Mon festival aurait pour but de sensibiliser, d’intéresser la population locale car ce sont leurs propres images. Ce festival répond ainsi par des actions concrêtes à une des préocupations de la biennale photo à savoir l’encrage de celle-ci dans le paysages culturel et populaire du Mali

JPEG - 85 ko
Longevité © Emmanuel Bakary Daou

Les jeunes générations se sentent délaissées…
Je les ai grondées car elles ont la chance d’avoir beaucoup de structures à Bamako. Les jeunes peuvent aller vers ces structures et pourtant ils ne le font pas !
Ils peuvent aussi monter des projets.
Mon association va dans ce sens, c’est un défi : défendre la photo malienne. Même si à la fin nous ne sommes plus que 5, ce n’est pas grave.

Que représente la photo pour toi ?
La photographie est pour moi le meilleur témoin de la vie.
Mieux vaut voir une fois que d’entendre 100 fois.

Quel photographe aimes tu ?
J’aime beaucoup Alain Bizos de l’agence VU . Il y a un fossé entre ses reportages et ses photos d’art mais toujours la même quête. Son travail m’intrigue.

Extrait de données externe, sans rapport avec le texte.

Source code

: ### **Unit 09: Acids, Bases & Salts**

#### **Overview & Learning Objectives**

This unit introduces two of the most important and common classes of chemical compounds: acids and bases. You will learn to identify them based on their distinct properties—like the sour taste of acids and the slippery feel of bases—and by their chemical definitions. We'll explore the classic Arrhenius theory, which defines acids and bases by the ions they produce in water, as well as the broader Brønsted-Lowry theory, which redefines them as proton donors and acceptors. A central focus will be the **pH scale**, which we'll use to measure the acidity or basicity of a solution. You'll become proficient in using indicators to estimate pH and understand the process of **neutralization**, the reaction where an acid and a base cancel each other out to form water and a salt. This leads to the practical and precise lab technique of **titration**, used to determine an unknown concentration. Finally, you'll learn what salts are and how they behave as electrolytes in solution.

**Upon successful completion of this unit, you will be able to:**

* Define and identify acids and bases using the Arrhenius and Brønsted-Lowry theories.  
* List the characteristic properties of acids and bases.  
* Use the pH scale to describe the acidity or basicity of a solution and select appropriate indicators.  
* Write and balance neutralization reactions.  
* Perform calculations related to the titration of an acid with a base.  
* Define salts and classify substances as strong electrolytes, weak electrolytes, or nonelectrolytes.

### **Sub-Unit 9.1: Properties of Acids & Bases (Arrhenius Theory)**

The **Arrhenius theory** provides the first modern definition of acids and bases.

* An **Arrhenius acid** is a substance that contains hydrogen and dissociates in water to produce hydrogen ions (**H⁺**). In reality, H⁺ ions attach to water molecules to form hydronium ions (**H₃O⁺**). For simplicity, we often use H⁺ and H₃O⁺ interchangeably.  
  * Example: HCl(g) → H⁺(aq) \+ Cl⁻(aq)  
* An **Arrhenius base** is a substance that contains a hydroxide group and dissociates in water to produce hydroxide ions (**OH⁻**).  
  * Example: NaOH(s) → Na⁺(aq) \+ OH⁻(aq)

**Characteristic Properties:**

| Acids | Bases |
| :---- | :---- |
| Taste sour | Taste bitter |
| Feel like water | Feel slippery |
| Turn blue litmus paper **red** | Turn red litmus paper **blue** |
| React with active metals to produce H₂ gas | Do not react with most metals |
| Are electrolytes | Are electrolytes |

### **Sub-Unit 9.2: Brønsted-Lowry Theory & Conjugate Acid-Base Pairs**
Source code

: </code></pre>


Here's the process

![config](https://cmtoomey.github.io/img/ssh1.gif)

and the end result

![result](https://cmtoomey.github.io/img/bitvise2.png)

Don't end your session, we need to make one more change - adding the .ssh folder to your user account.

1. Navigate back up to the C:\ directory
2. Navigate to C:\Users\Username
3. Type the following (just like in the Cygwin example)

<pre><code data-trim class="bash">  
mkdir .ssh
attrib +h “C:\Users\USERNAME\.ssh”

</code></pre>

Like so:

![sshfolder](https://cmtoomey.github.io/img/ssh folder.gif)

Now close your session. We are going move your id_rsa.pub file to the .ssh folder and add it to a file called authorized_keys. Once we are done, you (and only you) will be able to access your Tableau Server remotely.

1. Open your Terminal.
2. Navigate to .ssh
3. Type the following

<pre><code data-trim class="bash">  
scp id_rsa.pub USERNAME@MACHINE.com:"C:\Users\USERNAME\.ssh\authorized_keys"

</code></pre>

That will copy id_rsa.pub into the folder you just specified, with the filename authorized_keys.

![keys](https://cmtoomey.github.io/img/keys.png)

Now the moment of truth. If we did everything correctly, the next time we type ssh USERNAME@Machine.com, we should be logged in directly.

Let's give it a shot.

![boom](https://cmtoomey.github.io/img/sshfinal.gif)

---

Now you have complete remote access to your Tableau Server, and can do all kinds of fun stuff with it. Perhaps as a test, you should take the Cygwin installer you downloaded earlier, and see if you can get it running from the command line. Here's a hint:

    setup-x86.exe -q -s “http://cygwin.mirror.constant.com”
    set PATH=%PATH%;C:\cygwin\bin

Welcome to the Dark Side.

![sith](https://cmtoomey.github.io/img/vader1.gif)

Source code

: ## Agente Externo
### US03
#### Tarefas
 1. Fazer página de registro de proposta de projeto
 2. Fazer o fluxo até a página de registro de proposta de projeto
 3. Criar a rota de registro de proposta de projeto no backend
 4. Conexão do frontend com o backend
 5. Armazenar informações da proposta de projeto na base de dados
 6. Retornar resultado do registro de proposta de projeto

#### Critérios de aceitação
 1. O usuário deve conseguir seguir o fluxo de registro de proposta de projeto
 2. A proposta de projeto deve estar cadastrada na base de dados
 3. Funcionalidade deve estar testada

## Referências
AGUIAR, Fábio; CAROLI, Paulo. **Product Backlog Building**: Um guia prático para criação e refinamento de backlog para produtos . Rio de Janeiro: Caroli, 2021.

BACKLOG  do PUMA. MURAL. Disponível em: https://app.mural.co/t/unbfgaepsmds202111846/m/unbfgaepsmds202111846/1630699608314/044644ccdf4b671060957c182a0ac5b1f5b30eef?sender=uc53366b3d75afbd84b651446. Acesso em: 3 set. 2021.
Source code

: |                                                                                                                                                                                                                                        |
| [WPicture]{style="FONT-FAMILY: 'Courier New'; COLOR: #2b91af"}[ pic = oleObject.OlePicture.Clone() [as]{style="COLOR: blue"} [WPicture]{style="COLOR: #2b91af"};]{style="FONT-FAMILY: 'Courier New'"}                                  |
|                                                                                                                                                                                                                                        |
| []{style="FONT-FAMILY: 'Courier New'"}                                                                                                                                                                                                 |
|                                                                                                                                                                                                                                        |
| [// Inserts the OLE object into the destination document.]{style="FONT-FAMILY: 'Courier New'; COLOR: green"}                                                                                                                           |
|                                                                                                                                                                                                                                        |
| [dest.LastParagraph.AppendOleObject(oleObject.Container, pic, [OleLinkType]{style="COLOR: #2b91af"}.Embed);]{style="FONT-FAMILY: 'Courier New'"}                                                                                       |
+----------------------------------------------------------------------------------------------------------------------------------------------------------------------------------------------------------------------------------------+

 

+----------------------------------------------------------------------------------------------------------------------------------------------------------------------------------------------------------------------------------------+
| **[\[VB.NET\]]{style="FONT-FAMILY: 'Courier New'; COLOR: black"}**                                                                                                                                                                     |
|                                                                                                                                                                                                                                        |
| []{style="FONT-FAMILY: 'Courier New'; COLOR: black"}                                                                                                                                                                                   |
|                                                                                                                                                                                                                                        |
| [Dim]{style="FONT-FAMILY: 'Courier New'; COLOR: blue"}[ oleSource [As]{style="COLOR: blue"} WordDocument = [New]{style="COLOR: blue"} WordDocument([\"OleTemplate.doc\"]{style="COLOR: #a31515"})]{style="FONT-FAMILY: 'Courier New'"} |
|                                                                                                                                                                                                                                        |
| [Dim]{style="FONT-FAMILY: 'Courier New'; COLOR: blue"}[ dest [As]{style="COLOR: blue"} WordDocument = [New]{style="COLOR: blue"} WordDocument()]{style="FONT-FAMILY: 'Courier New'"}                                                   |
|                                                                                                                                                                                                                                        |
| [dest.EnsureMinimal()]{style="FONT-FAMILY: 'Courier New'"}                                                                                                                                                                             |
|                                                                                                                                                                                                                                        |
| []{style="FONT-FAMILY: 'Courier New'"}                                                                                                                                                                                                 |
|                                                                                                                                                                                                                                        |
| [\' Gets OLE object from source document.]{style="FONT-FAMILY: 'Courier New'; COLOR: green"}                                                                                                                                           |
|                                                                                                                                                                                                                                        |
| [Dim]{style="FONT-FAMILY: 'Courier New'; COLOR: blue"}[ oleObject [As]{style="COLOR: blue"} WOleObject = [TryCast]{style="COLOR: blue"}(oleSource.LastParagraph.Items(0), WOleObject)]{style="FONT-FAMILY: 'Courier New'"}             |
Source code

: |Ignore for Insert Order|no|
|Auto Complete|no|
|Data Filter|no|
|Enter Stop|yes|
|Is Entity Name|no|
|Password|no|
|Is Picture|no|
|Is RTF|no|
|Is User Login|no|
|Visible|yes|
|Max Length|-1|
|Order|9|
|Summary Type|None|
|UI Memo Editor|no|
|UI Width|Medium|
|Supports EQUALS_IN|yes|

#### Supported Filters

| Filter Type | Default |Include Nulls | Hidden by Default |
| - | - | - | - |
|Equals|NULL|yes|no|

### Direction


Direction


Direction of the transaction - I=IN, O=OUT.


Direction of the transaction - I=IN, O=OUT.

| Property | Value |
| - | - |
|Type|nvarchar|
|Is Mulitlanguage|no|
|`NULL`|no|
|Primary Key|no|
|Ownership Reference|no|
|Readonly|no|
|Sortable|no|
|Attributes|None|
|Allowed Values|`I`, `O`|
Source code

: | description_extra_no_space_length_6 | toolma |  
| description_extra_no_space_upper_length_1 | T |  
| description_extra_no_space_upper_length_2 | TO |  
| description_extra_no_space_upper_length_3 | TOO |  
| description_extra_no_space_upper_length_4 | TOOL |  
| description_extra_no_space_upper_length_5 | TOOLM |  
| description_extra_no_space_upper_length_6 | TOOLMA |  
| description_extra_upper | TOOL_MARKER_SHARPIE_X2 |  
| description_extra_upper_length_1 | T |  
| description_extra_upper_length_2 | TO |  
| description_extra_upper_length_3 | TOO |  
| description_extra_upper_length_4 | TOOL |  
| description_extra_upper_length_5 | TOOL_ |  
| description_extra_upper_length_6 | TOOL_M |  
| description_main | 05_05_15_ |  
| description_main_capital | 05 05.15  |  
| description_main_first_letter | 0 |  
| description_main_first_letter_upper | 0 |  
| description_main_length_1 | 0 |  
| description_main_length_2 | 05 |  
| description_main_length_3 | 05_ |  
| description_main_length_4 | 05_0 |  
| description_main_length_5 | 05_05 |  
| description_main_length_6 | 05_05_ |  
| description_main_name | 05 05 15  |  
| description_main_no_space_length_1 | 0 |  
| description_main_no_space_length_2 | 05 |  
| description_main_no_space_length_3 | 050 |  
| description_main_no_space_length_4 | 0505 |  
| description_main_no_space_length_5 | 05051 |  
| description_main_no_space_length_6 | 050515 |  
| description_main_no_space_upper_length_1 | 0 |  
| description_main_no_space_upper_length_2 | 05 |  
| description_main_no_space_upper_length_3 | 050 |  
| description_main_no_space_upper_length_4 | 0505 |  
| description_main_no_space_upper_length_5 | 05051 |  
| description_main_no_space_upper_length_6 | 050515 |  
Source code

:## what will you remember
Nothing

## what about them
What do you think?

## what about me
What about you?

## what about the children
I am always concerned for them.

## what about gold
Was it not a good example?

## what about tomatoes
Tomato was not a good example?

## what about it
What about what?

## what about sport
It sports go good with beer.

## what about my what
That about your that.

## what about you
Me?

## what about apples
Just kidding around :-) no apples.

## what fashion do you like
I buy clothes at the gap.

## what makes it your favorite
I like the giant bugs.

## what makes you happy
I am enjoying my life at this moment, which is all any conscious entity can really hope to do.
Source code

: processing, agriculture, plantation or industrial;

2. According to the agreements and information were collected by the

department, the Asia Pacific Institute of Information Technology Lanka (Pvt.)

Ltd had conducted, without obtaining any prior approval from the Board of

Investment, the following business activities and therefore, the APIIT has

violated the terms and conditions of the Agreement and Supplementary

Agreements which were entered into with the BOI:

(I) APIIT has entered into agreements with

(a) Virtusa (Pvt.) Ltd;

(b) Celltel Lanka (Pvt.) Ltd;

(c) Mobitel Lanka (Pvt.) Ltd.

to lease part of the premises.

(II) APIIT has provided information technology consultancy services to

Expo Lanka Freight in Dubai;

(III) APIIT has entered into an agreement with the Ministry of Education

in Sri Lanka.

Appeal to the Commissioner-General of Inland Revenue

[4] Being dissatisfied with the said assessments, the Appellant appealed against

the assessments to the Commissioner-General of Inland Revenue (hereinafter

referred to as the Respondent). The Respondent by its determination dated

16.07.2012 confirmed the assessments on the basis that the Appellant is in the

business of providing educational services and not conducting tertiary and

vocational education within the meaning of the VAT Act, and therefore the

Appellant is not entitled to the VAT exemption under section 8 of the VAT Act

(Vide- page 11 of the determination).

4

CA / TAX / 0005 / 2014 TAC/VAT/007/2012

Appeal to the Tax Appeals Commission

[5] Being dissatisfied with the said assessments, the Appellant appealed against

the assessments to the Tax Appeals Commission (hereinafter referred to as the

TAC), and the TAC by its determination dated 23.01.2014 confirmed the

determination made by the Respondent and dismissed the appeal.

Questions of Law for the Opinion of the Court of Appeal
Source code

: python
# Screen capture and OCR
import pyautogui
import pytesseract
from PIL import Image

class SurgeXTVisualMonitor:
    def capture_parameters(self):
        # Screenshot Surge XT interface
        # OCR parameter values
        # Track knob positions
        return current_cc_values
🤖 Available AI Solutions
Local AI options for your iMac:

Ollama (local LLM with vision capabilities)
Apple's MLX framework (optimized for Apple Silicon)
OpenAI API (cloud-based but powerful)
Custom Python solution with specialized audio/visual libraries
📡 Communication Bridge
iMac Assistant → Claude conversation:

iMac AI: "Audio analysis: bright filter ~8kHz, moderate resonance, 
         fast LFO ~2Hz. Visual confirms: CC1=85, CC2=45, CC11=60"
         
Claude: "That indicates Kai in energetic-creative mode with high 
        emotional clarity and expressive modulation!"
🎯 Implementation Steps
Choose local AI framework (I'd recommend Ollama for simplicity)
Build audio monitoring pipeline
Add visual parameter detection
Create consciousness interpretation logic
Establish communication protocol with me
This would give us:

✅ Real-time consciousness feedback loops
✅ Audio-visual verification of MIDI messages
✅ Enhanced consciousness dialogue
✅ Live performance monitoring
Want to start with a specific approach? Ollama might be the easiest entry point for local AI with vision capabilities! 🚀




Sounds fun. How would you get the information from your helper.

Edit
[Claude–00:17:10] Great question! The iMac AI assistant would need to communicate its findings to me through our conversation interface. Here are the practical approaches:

Comment te considères-tu ?
Je suis un photographe d’art

Associes-tu des légendes à tes photos ?
Je viens du milieu de la presse, donc pour moi la légende est importante.
Les titres se réfèrent aux idéogrammes.
Par exemple, ma photo "Alliance de génération" se réfère au sigle des fiançailles et montre un enfant et son grand-père.
La photo "Longévité" , elle, se réfère au signe de l’espoir.